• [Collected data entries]
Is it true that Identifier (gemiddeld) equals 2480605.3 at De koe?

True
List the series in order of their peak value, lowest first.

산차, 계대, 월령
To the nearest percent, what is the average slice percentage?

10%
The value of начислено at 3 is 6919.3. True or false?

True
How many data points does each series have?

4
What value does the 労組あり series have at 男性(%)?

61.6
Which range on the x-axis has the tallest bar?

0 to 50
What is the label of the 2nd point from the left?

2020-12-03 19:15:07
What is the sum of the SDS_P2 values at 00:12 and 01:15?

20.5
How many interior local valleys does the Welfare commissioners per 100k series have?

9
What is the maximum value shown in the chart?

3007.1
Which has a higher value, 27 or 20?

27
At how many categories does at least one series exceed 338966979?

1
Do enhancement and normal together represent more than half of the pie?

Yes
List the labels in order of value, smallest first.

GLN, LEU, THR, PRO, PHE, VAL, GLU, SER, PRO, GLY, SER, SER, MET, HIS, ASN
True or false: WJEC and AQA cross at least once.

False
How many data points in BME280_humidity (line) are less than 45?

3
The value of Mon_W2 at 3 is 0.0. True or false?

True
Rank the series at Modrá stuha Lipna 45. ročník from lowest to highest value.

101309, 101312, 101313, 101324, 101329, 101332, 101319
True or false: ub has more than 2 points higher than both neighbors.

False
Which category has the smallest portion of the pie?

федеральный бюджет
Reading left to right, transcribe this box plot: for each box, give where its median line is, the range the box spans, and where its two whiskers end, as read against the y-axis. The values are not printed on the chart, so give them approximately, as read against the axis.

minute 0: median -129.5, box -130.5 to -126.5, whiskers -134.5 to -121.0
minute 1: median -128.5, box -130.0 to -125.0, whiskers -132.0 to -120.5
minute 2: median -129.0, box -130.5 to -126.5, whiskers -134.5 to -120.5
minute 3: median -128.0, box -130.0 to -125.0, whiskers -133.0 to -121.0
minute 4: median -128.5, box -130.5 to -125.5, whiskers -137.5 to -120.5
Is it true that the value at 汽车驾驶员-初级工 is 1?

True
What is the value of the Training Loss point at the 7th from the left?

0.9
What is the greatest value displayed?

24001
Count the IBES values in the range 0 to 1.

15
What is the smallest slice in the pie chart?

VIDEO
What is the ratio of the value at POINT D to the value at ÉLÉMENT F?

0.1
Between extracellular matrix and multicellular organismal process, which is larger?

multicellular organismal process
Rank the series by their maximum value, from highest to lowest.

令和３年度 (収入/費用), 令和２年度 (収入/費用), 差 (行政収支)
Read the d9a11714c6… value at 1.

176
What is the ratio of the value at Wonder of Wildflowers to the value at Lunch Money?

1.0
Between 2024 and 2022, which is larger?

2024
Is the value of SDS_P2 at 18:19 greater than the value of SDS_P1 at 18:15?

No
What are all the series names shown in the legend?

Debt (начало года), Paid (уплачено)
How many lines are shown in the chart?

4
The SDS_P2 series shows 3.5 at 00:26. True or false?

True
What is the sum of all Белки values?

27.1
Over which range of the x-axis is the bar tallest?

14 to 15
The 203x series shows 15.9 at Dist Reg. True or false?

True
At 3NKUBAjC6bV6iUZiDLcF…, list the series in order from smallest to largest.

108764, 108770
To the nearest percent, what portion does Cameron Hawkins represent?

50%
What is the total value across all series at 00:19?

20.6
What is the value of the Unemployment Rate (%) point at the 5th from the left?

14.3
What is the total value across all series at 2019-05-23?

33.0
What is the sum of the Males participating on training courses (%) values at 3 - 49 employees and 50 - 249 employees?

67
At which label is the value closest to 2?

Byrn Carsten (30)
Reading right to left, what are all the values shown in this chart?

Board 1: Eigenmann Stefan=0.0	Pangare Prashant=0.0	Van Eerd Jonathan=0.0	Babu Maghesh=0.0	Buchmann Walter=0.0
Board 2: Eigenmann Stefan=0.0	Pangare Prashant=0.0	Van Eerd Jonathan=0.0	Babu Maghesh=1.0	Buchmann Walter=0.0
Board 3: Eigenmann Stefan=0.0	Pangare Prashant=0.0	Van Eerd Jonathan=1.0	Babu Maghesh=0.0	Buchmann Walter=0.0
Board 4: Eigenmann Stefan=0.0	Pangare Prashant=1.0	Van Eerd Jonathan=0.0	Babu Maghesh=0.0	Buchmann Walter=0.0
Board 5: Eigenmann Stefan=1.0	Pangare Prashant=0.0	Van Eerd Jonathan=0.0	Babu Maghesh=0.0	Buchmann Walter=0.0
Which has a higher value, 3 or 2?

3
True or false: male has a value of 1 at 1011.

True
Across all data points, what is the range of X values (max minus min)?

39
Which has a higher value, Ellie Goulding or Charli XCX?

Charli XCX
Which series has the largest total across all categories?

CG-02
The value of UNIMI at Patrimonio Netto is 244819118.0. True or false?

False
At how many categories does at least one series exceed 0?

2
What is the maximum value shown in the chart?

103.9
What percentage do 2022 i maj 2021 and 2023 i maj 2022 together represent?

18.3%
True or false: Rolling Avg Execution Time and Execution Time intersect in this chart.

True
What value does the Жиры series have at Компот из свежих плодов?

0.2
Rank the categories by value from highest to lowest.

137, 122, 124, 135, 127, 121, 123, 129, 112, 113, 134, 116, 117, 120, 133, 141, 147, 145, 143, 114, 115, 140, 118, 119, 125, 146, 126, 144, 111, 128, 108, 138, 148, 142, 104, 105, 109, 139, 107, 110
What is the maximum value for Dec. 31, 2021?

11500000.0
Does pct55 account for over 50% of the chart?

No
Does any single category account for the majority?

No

• [Written task] Quote every line of the listing above, reproducing each one without alteration.

• [Task answer]
Is it true that Identifier (gemiddeld) equals 2480605.3 at De koe?

True
List the series in order of their peak value, lowest first.

산차, 계대, 월령
To the nearest percent, what is the average slice percentage?

10%
The value of начислено at 3 is 6919.3. True or false?

True
How many data points does each series have?

4
What value does the 労組あり series have at 男性(%)?

61.6
Which range on the x-axis has the tallest bar?

0 to 50
What is the label of the 2nd point from the left?

2020-12-03 19:15:07
What is the sum of the SDS_P2 values at 00:12 and 01:15?

20.5
How many interior local valleys does the Welfare commissioners per 100k series have?

9
What is the maximum value shown in the chart?

3007.1
Which has a higher value, 27 or 20?

27
At how many categories does at least one series exceed 338966979?

1
Do enhancement and normal together represent more than half of the pie?

Yes
List the labels in order of value, smallest first.

GLN, LEU, THR, PRO, PHE, VAL, GLU, SER, PRO, GLY, SER, SER, MET, HIS, ASN
True or false: WJEC and AQA cross at least once.

False
How many data points in BME280_humidity (line) are less than 45?

3
The value of Mon_W2 at 3 is 0.0. True or false?

True
Rank the series at Modrá stuha Lipna 45. ročník from lowest to highest value.

101309, 101312, 101313, 101324, 101329, 101332, 101319
True or false: ub has more than 2 points higher than both neighbors.

False
Which category has the smallest portion of the pie?

федеральный бюджет
Reading left to right, transcribe this box plot: for each box, give where its median line is, the range the box spans, and where its two whiskers end, as read against the y-axis. The values are not printed on the chart, so give them approximately, as read against the axis.

minute 0: median -129.5, box -130.5 to -126.5, whiskers -134.5 to -121.0
minute 1: median -128.5, box -130.0 to -125.0, whiskers -132.0 to -120.5
minute 2: median -129.0, box -130.5 to -126.5, whiskers -134.5 to -120.5
minute 3: median -128.0, box -130.0 to -125.0, whiskers -133.0 to -121.0
minute 4: median -128.5, box -130.5 to -125.5, whiskers -137.5 to -120.5
Is it true that the value at 汽车驾驶员-初级工 is 1?

True
What is the value of the Training Loss point at the 7th from the left?

0.9
What is the greatest value displayed?

24001
Count the IBES values in the range 0 to 1.

15
What is the smallest slice in the pie chart?

VIDEO
What is the ratio of the value at POINT D to the value at ÉLÉMENT F?

0.1
Between extracellular matrix and multicellular organismal process, which is larger?

multicellular organismal process
Rank the series by their maximum value, from highest to lowest.

令和３年度 (収入/費用), 令和２年度 (収入/費用), 差 (行政収支)
Read the d9a11714c6… value at 1.

176
What is the ratio of the value at Wonder of Wildflowers to the value at Lunch Money?

1.0
Between 2024 and 2022, which is larger?

2024
Is the value of SDS_P2 at 18:19 greater than the value of SDS_P1 at 18:15?

No
What are all the series names shown in the legend?

Debt (начало года), Paid (уплачено)
How many lines are shown in the chart?

4
The SDS_P2 series shows 3.5 at 00:26. True or false?

True
What is the sum of all Белки values?

27.1
Over which range of the x-axis is the bar tallest?

14 to 15
The 203x series shows 15.9 at Dist Reg. True or false?

True
At 3NKUBAjC6bV6iUZiDLcF…, list the series in order from smallest to largest.

108764, 108770
To the nearest percent, what portion does Cameron Hawkins represent?

50%
What is the total value across all series at 00:19?

20.6
What is the value of the Unemployment Rate (%) point at the 5th from the left?

14.3
What is the total value across all series at 2019-05-23?

33.0
What is the sum of the Males participating on training courses (%) values at 3 - 49 employees and 50 - 249 employees?

67
At which label is the value closest to 2?

Byrn Carsten (30)
Reading right to left, what are all the values shown in this chart?

Board 1: Eigenmann Stefan=0.0	Pangare Prashant=0.0	Van Eerd Jonathan=0.0	Babu Maghesh=0.0	Buchmann Walter=0.0
Board 2: Eigenmann Stefan=0.0	Pangare Prashant=0.0	Van Eerd Jonathan=0.0	Babu Maghesh=1.0	Buchmann Walter=0.0
Board 3: Eigenmann Stefan=0.0	Pangare Prashant=0.0	Van Eerd Jonathan=1.0	Babu Maghesh=0.0	Buchmann Walter=0.0
Board 4: Eigenmann Stefan=0.0	Pangare Prashant=1.0	Van Eerd Jonathan=0.0	Babu Maghesh=0.0	Buchmann Walter=0.0
Board 5: Eigenmann Stefan=1.0	Pangare Prashant=0.0	Van Eerd Jonathan=0.0	Babu Maghesh=0.0	Buchmann Walter=0.0
Which has a higher value, 3 or 2?

3
True or false: male has a value of 1 at 1011.

True
Across all data points, what is the range of X values (max minus min)?

39
Which has a higher value, Ellie Goulding or Charli XCX?

Charli XCX
Which series has the largest total across all categories?

CG-02
The value of UNIMI at Patrimonio Netto is 244819118.0. True or false?

False
At how many categories does at least one series exceed 0?

2
What is the maximum value shown in the chart?

103.9
What percentage do 2022 i maj 2021 and 2023 i maj 2022 together represent?

18.3%
True or false: Rolling Avg Execution Time and Execution Time intersect in this chart.

True
What value does the Жиры series have at Компот из свежих плодов?

0.2
Rank the categories by value from highest to lowest.

137, 122, 124, 135, 127, 121, 123, 129, 112, 113, 134, 116, 117, 120, 133, 141, 147, 145, 143, 114, 115, 140, 118, 119, 125, 146, 126, 144, 111, 128, 108, 138, 148, 142, 104, 105, 109, 139, 107, 110
What is the maximum value for Dec. 31, 2021?

11500000.0
Does pct55 account for over 50% of the chart?

No
Does any single category account for the majority?

No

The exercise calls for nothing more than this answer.